▶ **Page extract**
--------------------------------

There is no doubt that his irredentist aggression, masked in a way that deceives no one, is playing well in the Russian heartland. But what about the larger international impact of his actions? Foreign Minister Sergei Lavrov poo-pooed the importance of Russia’s exclusion from the G8, but for a country with a wilting economy and a chronic problem with low self-esteem it was a heavy blow to the nation’s prestige. The crude bullying of Ukraine via Gazprom merely reinforces the long-established opinion outside Russia that this is a crude, tyrannical state whose declared adherence to democracy and free trade is a sham.

In the run-up to the Sochi Winter Olympics, Mr Putin pulled out all the stops to present an image of sweet reasonableness to the world. How long ago that seems. Thanks to his interference in Crimea, all that diplomatic slog has been undone. If that is the move of a champion chess player, we would like to see how a novice performs.

Mr Putin may be on the brink of restoring the Russian empire, but at the cost of driving his country into a diplomatic corner. Germany, long lulled into a state of quasi-pacifism by ­Russia’s post-Soviet peacebleness, has been rudely awakened. The US is being forced to have second thoughts about retiring as the world’s cop. Even Russia’s most dependable ally, China, always nervous when questions of territorial integrity arise, looks askance at Mr Putin’s rough handling of Ukraine, as was reflected in its abstention in a UN Security Council vote last month.

--------------------------------

Data items
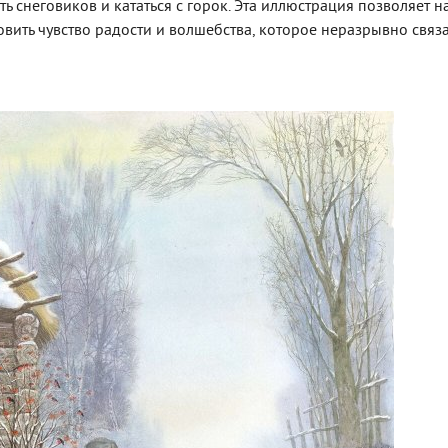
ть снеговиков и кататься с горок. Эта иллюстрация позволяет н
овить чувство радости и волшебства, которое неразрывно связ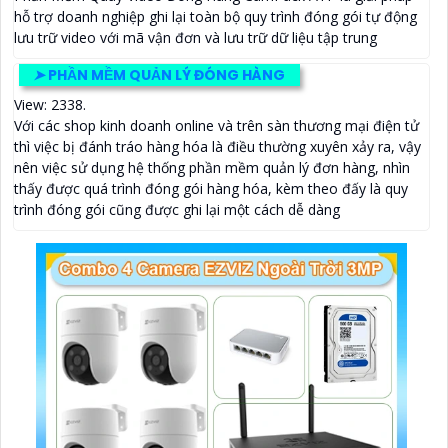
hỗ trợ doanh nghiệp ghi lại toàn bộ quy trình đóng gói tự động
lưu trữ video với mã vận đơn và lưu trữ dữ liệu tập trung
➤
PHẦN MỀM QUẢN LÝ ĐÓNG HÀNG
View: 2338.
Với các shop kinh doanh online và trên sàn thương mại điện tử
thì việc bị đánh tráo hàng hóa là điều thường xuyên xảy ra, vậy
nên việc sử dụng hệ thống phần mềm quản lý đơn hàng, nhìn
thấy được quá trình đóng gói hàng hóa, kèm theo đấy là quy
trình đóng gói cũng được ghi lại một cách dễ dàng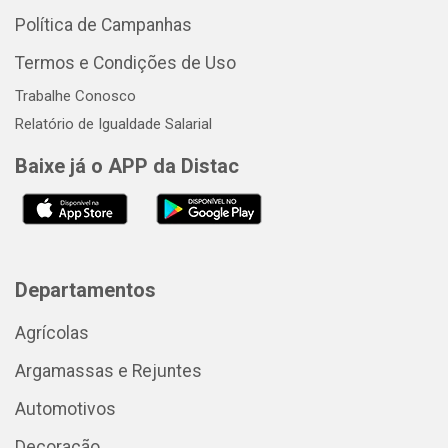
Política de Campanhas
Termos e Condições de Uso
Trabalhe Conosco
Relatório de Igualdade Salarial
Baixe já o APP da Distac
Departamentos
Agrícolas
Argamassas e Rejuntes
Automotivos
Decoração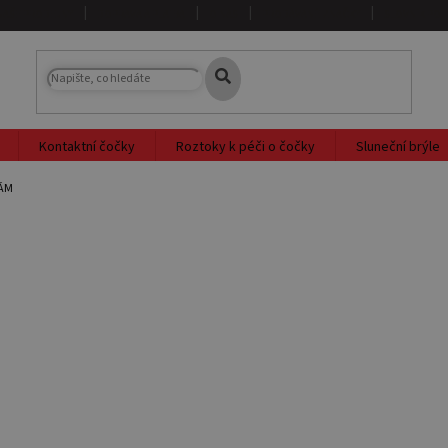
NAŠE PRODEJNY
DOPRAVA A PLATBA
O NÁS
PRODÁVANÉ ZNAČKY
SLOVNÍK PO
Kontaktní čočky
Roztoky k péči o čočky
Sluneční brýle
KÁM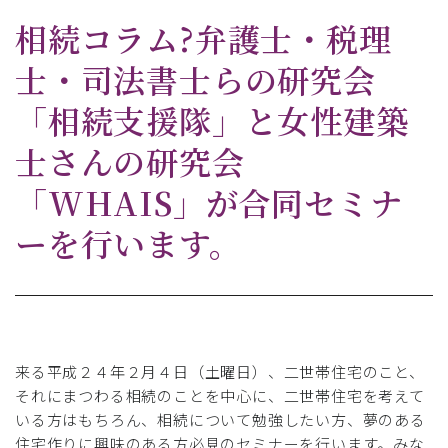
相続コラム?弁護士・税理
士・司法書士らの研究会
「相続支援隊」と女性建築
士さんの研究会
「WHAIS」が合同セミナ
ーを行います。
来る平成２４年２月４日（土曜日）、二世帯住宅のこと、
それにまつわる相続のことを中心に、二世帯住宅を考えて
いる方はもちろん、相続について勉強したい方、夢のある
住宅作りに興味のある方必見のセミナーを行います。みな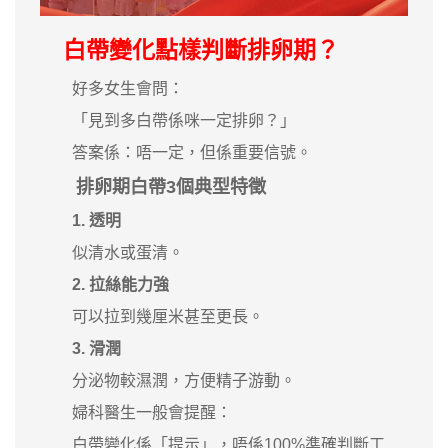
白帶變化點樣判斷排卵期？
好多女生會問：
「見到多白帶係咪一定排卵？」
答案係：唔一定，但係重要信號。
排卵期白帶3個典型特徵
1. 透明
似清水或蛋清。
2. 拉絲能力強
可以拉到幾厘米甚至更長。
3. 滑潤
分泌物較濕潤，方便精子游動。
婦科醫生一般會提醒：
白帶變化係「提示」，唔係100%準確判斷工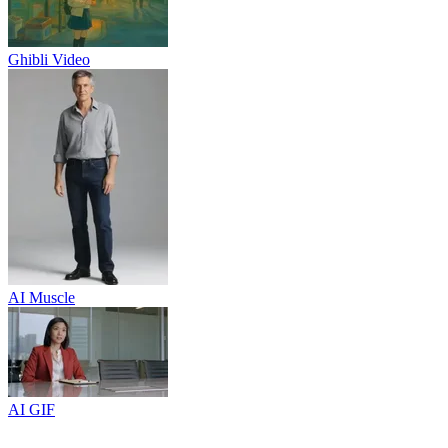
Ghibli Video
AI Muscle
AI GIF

--------------------------------

▶ **Tasks to perform**
a: Please copy the text on Putin's Russia from "There is no" to "trade is a sham.", substituting "its gas exports" for "Gazprom".
b: Extend the text on Putin's Russia beyond its last sentence.

▶ **Answer set**
a:
There is no doubt that his irredentist aggression, masked in a way that deceives no one, is playing well in the Russian heartland. But what about the larger international impact of his actions? Foreign Minister Sergei Lavrov poo-pooed the importance of Russia’s exclusion from the G8, but for a country with a wilting economy and a chronic problem with low self-esteem it was a heavy blow to the nation’s prestige. The crude bullying of Ukraine via its gas exports merely reinforces the long-established opinion outside Russia that this is a crude, tyrannical state whose declared adherence to democracy and free trade is a sham.

b:
There is no doubt that, in both military and political terms, Mr Putin holds most of the cards in the contest for eastern Ukraine. He is correct to say that the Kiev government lacks democratic legitimacy, though that is to ignore the corrupt character of his close ally, the former President Yanukovych, and the fully justified desire of Ukrainians to be rid of him.

Having flooded the Russian-speaking part of the country with agents and thugs, he has so far had no difficulty in intimidating the Kiev government into impotence. If that were to change and Ukrainian forces took robust action against Moscow’s placemen, then he could ignore the West’s stentorian warnings and simply invade, dividing the country in two. The West would thump the table and ratchet-up sanctions but would be neither willing nor able to reverse that invasion. To do so would risk provoking a wider war that nobody in Europe or the US is prepared to contemplate.

Throughout the Ukraine crisis Mr Putin has been acting not from strength but weakness. In this he resembles Slobodan Milosevic, whose reckless attempt to turn collapsing socialist Yugoslavia into a Serbian super-state was prompted by the fact that the basis of his power – the monopolistic position of the Communist Party – had crumbled. This was his desperate bid to secure a new foundation for his power. And Europe stood by and watched it happen.

Mr Putin’s power is not under threat in the same way, but Russia is a nation in steep decline, as was Yugoslavia. The lesson for the West from the Yugoslav tragedy is that we should not go easy on Russian aggression in Ukraine. A warlike response to a possible invasion is out of the question. But at the four-way talks in Geneva next week – if they go ahead – the West’s words must reflect a recognition that what Mr Putin is attempting has no justification and must be resisted by every other means available.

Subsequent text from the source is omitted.